AUTENTIKWOMAN.Com– Polisi Inggris mengumumkan kemarin bahwa mereka telah menahan tujuh orang karena dicurigai menjadi pendukung Kelompok Aksi Palestina yang dilarang selama protes di dekat pangkalan militer yang digunakan oleh militer AS di Inggris timur.
“Polisi menahan tujuh orang, lima pria dan dua wanita, pada hari Minggu, 5 April, di kota Lichfield karena dicurigai mendukung organisasi terlarang,” dikutip AFP dalam sebuah pernyataan.
Kelompok Aliansi Lakenheath Untuk Perdamaian mengumumkan di platform X bahwa para pengunjuk rasa mengenakan rompi dengan kata-kata “Kami menentang genosida, kami mendukung Aksi Palestina”.
Pemerintah Partai Buruh, yang dipimpin oleh Perdana Menteri Keir Starmer, mengklasifikasikan Kelompok Aksi Palestina sebagai ‘organisasi teroris’ dan melarangnya pada Juli 2025. Februari lalu, peradilan Inggris menganggap larangan itu ‘tidak proporsional’, tetapi pemerintah mengajukan banding atas keputusan tersebut. Oleh karena itu, larangan yang menunggu hasil banding masih berlaku.
Setelah puluhan demonstrasi untuk mendukung organisasi terlarang itu, lebih dari 2.700 orang telah ditahan sejak Juli 2025, dan ratusan lainnya telah didakwa.
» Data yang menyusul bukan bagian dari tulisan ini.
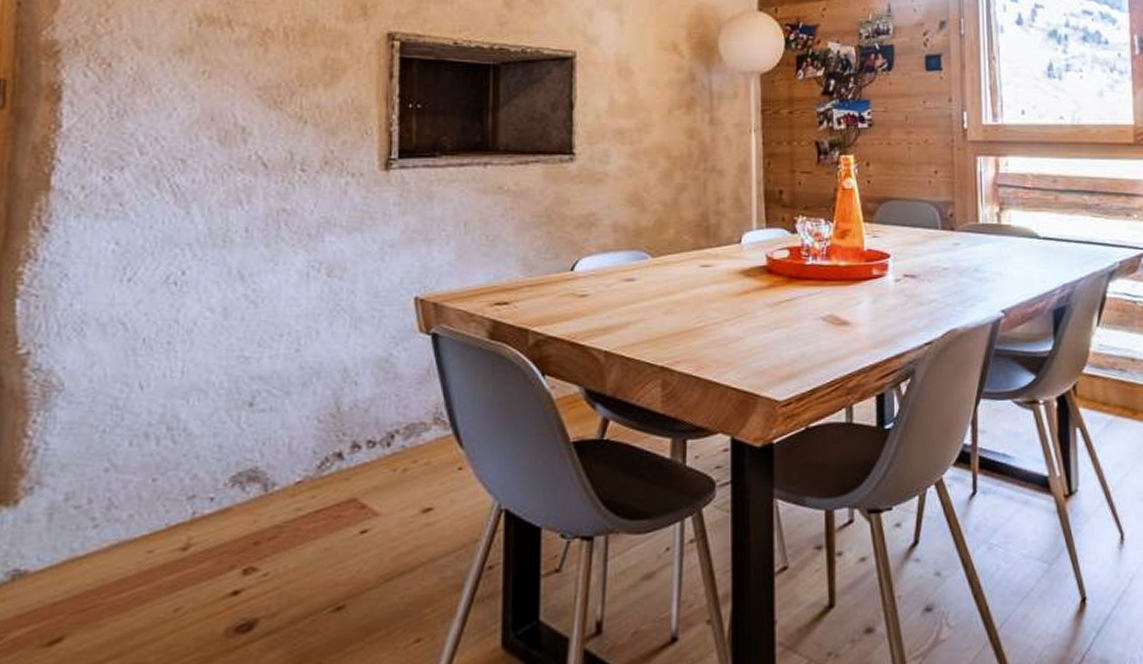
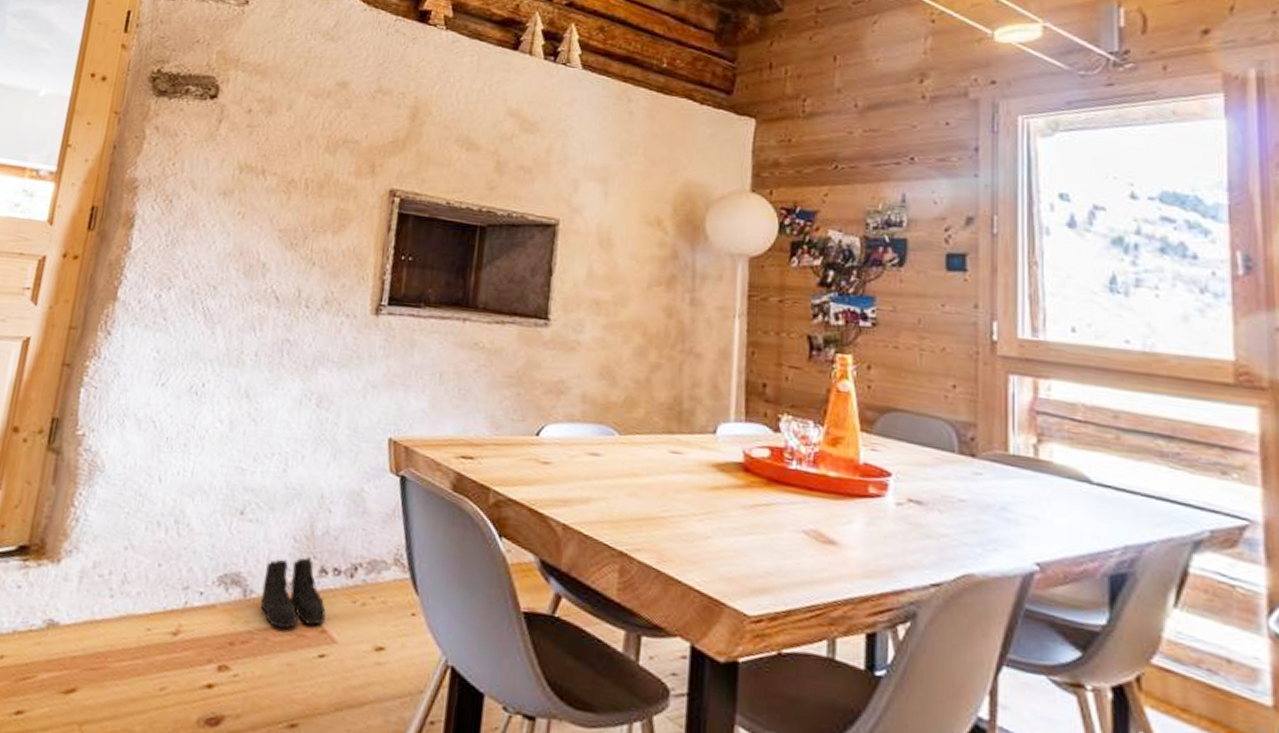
boots: none [285,436,363,515] -> present [260,557,326,629]

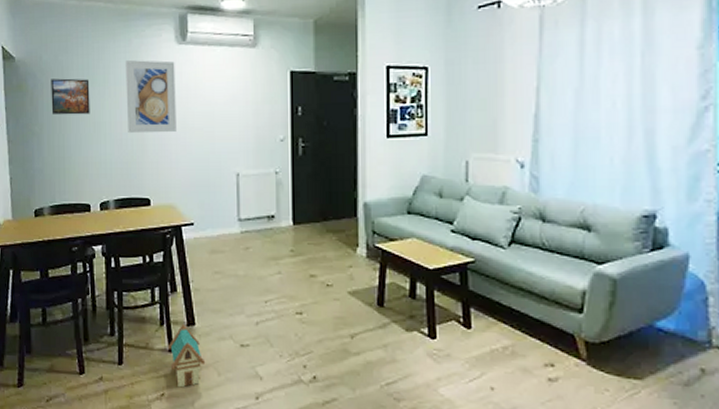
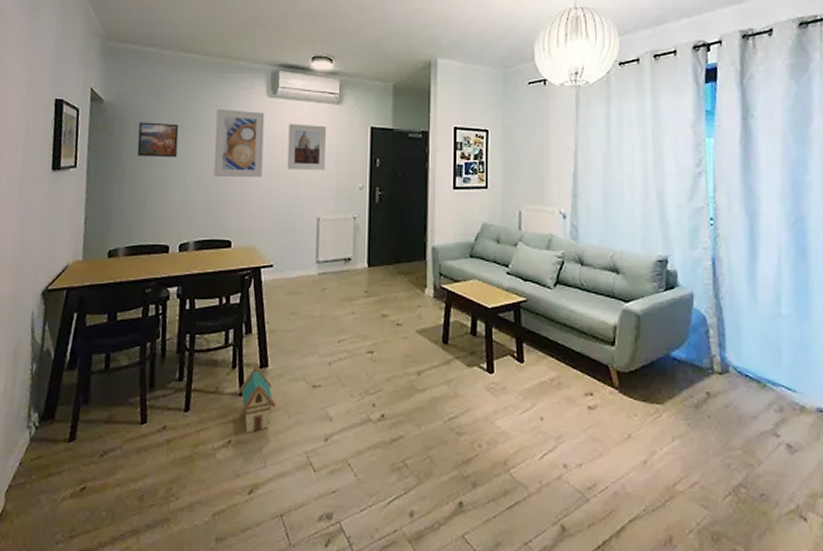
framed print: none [201,71,243,123] -> present [287,123,327,171]

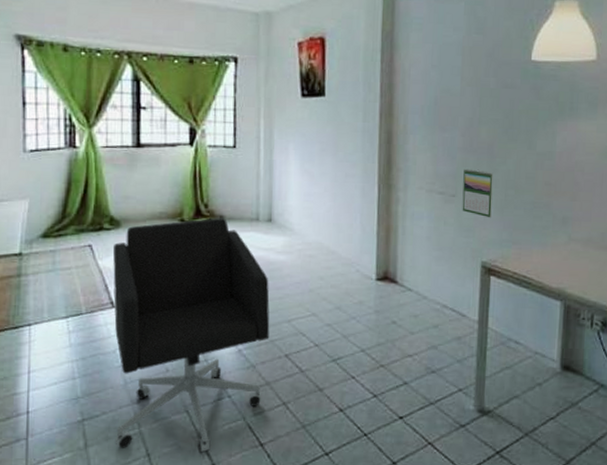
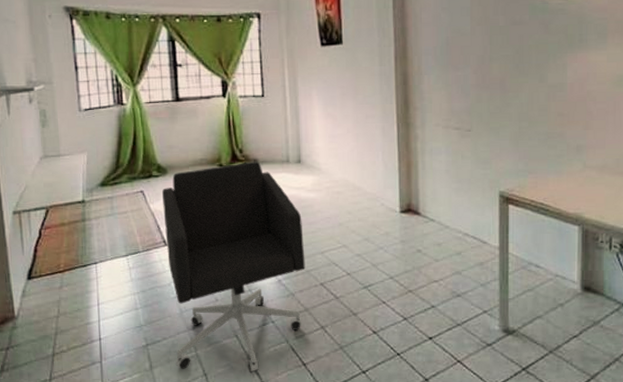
calendar: present [462,169,493,218] -> none [478,104,507,150]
Informasi ini diumumkan oleh Asosiasi Defend Our Juries, yang menyelenggarakan demonstrasi.
Dalam sebuah pernyataan, Polisi Suffolk menekankan ‘tugas mereka untuk menegakkan hukum tanpa rasa takut dan tidak memihak’.
Polisi melaporkan bahwa mereka menahan dua demonstran di Lichfield pada hari Sabtu dan mendakwa mereka menghalangi arus lalu lintas karena tindakan Aliansi Perdamaian Lichfield.
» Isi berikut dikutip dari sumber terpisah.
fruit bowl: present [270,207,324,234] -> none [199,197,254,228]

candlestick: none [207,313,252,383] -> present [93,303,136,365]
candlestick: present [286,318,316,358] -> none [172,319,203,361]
Surat kabar New York Times dan British Broadcasting Corporation (BBC) melaporkan bahwa foto-foto yang diterbitkan oleh pers Iran yang diduga menunjukkan bagian-bagian jet tempur AS yang ditembak jatuh di Iran pada hari Jumat umumnya cocok dengan model yang ditempatkan di Pangkalan Udara Lakenheath.
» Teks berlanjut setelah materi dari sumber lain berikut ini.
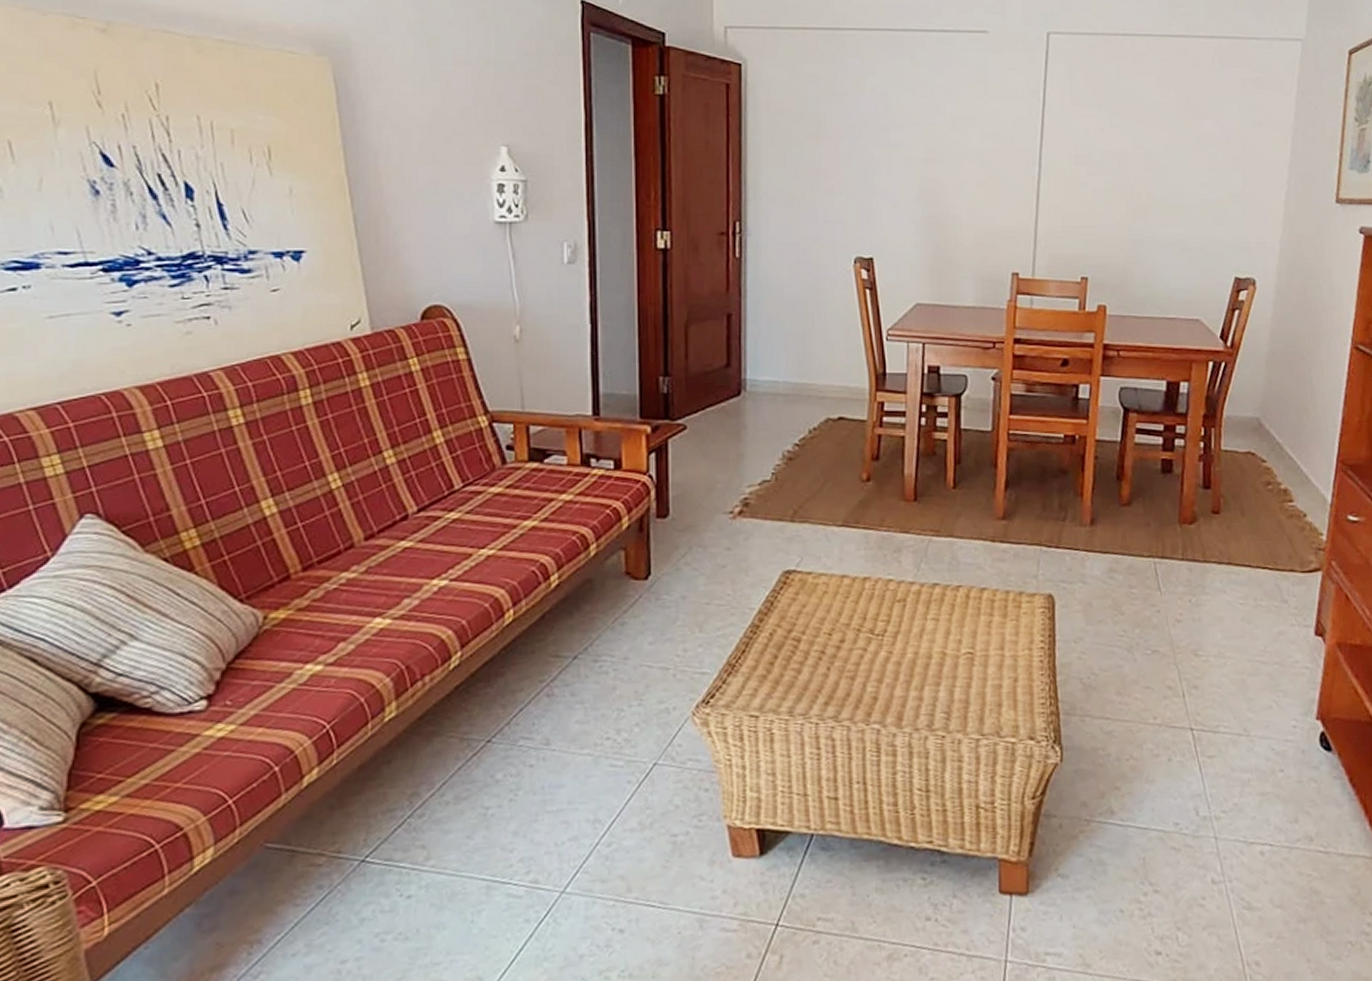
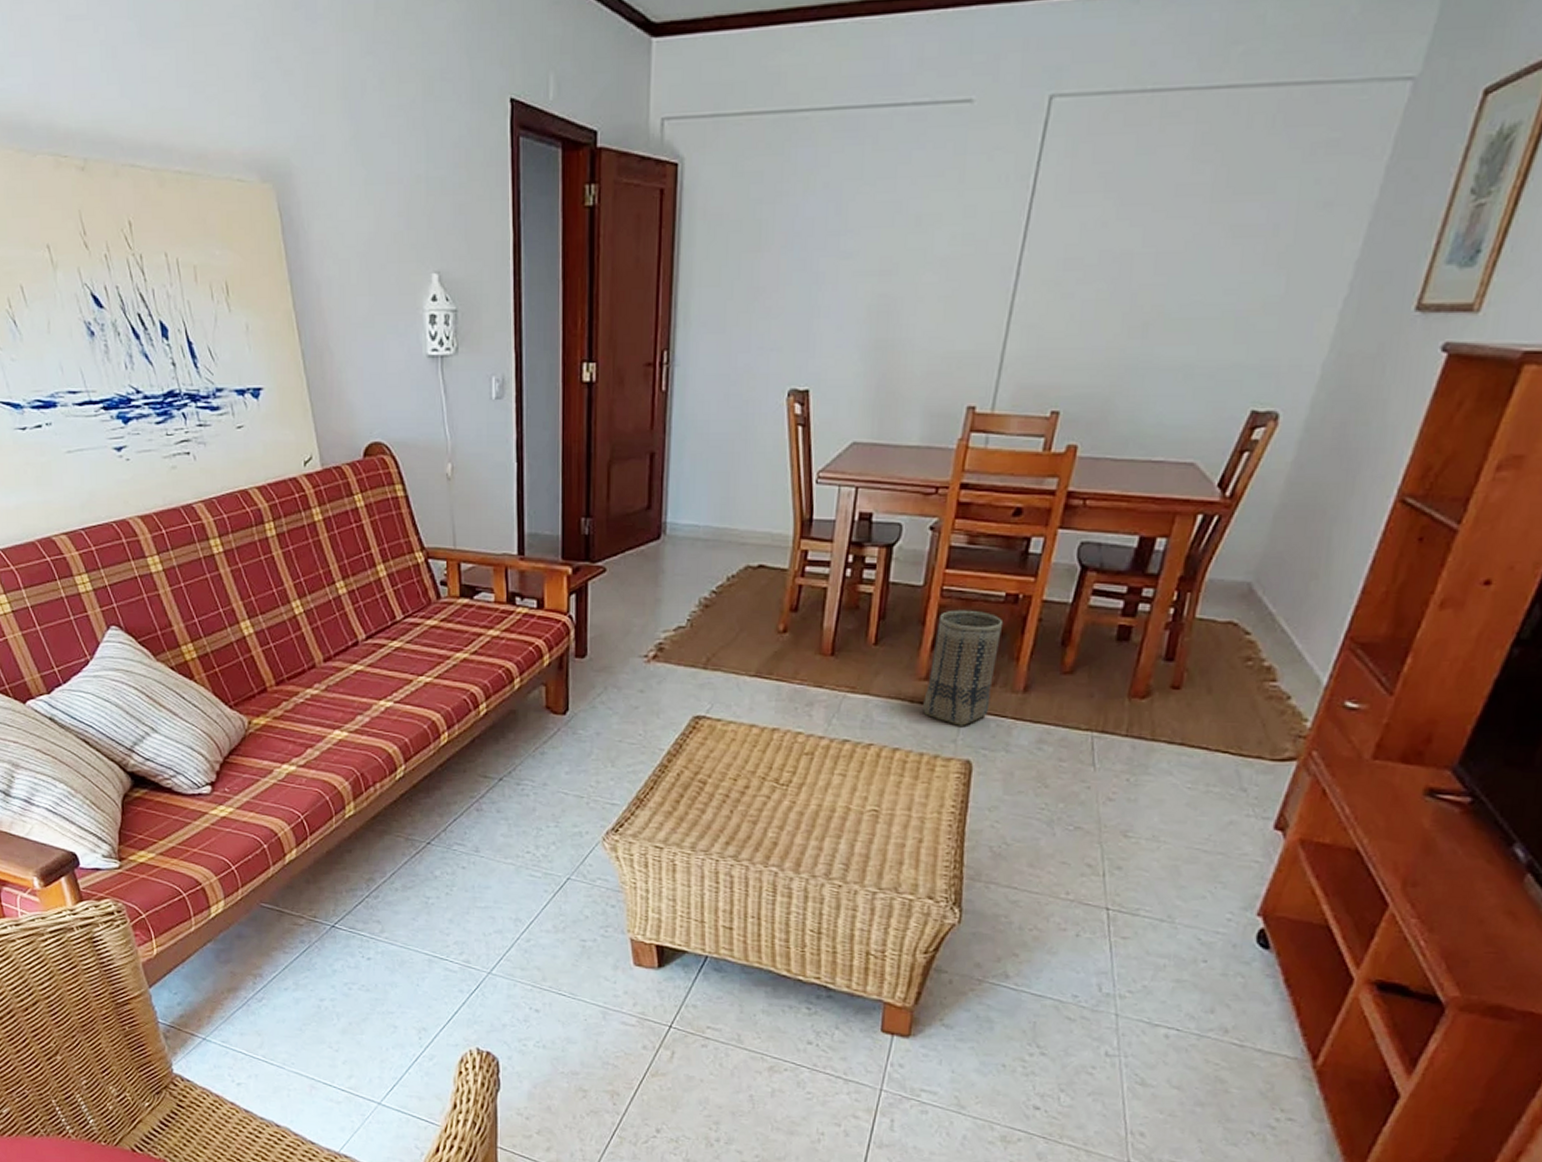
basket: none [1003,451,1065,562] -> present [923,609,1004,726]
Dituduh oleh Presiden AS Donald Trump gagal memberikan dukungan yang memadai kepada militer AS dalam perang Timur Tengah, Inggris telah memberikan izin kepada AS untuk menggunakan pangkalan militernya untuk melakukan operasi ‘pertahanan’ terhadap Iran dan melindungi Selat Hormuz.